D (&K): In the spirit of “Inside the Actor’s Studio” and the Bernard Pivot questions asked of every guest, we have our own set of questions we ask of every interviewee.

When did you finally say, “Yeah… I’m gonna write stuff for a living. And it will be AWESOME.”

DO: For a living? Dude, unless you’re talking about my day job, you’ve got me confused with somebody who gets bigger advance checks.

D (&K): What has been your favorite moment in writing so far? The moment that when you read it on the page, you smiled and said, “That was so cool!”

DO: I’m always pin-balling between moments of irrational elation where I’m rubbing my hands with glee, imagining I’ve birthed a moment of literary immortality and moments of eviscerating self-loathing in which I’m shocked that even the accountants can read the drivel I’m excreting. But I distinctly remember the night I put the period after the last word of the last sentence of the last chapter of PENANCE. After all the years of fucking around, I’d finished a novel. Didn’t know if it would get published or if anyone other than me would ever read the damn thing, but it was done and I knew in my heart I’d paid for worse books.

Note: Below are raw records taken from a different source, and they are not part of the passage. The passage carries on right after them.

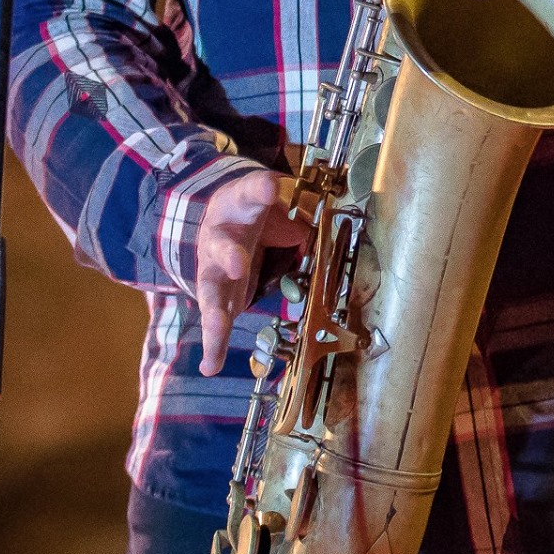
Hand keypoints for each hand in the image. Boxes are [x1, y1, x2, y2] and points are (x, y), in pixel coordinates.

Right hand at [196, 169, 306, 375]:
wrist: (220, 222)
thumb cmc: (254, 215)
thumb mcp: (275, 206)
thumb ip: (302, 217)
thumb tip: (343, 227)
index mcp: (239, 206)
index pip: (249, 192)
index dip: (259, 190)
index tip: (269, 188)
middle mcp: (220, 236)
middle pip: (222, 244)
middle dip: (230, 254)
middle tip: (238, 264)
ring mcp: (212, 267)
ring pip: (211, 287)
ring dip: (216, 309)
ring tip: (219, 325)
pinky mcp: (212, 293)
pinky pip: (213, 319)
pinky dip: (213, 344)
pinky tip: (211, 365)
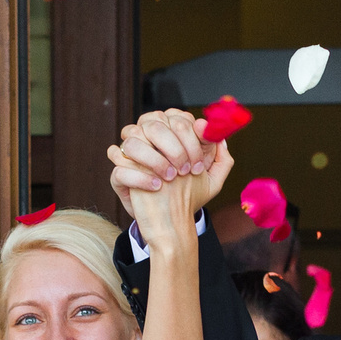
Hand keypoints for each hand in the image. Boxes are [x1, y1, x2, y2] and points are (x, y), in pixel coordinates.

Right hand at [108, 109, 226, 223]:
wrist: (171, 221)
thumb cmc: (189, 195)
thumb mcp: (211, 179)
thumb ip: (221, 158)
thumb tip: (217, 136)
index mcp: (170, 134)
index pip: (177, 118)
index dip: (191, 137)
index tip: (200, 161)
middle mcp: (147, 139)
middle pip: (155, 123)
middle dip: (176, 147)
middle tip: (187, 170)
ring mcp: (130, 156)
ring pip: (133, 140)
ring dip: (156, 159)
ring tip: (171, 178)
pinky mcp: (119, 175)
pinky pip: (120, 168)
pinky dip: (141, 177)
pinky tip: (157, 187)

D (&K): What was the moment that made you say, “Writing books is amazing”?

DO: Isn’t that the same question? Trying to trip me up? See if my answers match? Huh? You’re taping this, aren’t you? Got a camera running behind that mirror? Maybe I need my lawyer.

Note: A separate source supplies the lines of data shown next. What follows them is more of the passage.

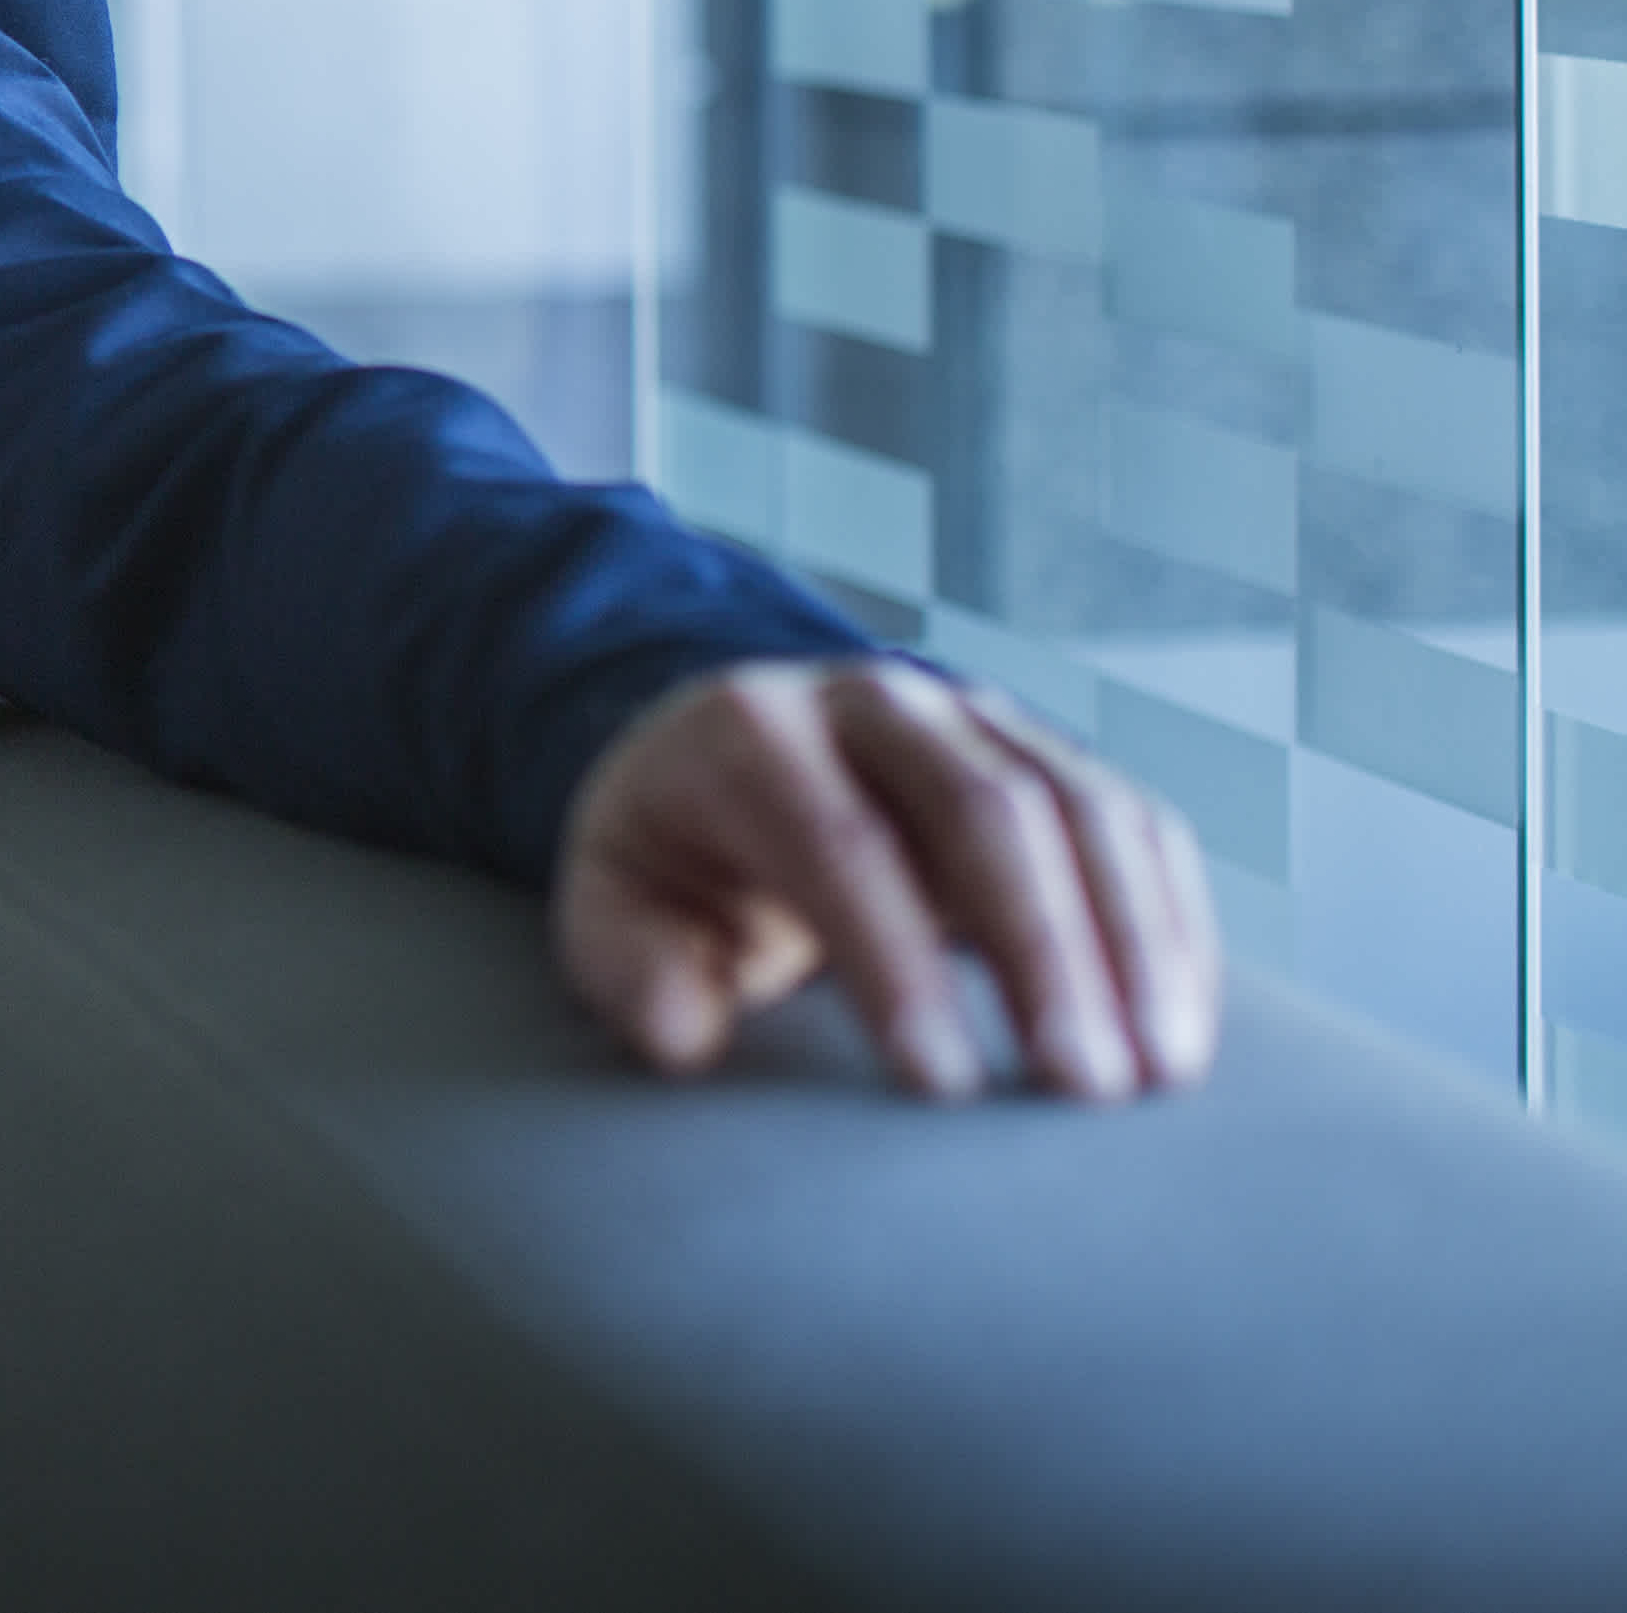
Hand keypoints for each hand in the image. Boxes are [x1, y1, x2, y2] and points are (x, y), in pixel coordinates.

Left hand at [554, 656, 1217, 1101]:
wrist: (732, 775)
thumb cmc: (678, 867)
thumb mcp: (613, 909)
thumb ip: (634, 969)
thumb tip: (682, 1033)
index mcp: (748, 733)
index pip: (838, 840)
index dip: (896, 961)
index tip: (944, 1085)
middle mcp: (874, 704)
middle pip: (984, 811)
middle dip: (1041, 953)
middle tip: (1080, 1088)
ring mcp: (976, 718)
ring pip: (1083, 810)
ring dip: (1131, 945)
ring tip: (1155, 1076)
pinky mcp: (1053, 757)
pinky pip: (1138, 828)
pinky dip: (1171, 927)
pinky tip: (1179, 1030)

D (&K): Our standard Beatles or Rolling Stones question: Hammett or Chandler?

DO: James M. Cain.

D (&K): Parting thoughts?

DO: Nice shirt, Malmon.

1 Newspaper. For you young punks, back in the mists of antiquity before the interwebs ruined everything, the day’s news was printed on these big, flimsy sheets of paper. Even the daily version came in sections – you’d have your national/international front section, a local section, a feature section, a sports section, a business section. Ads sprinkled in, big run of classifieds in the back. Kids would bind the whole thing up with rubber bands and then ride around on bikes and fling the news on to your porch. Or you’d pick one up at the train station on your way in to work. Part of the democratization of the American experience, everybody sharing a common source of news, back before we all disappeared down our own self-selecting rabbit holes where we’re never exposed to any opinions that don’t agree with our own. I miss newspapers. Yeah, I know, they still publish them. But have you seen what they’ve become? All thy greatness shrunk to this little measure.

2 – To believe in God and to fight for him. The motto always confused me. I mean if there’s one guy that can handle his on beefs, it’s the Almighty. Just ask the good people of Sodom.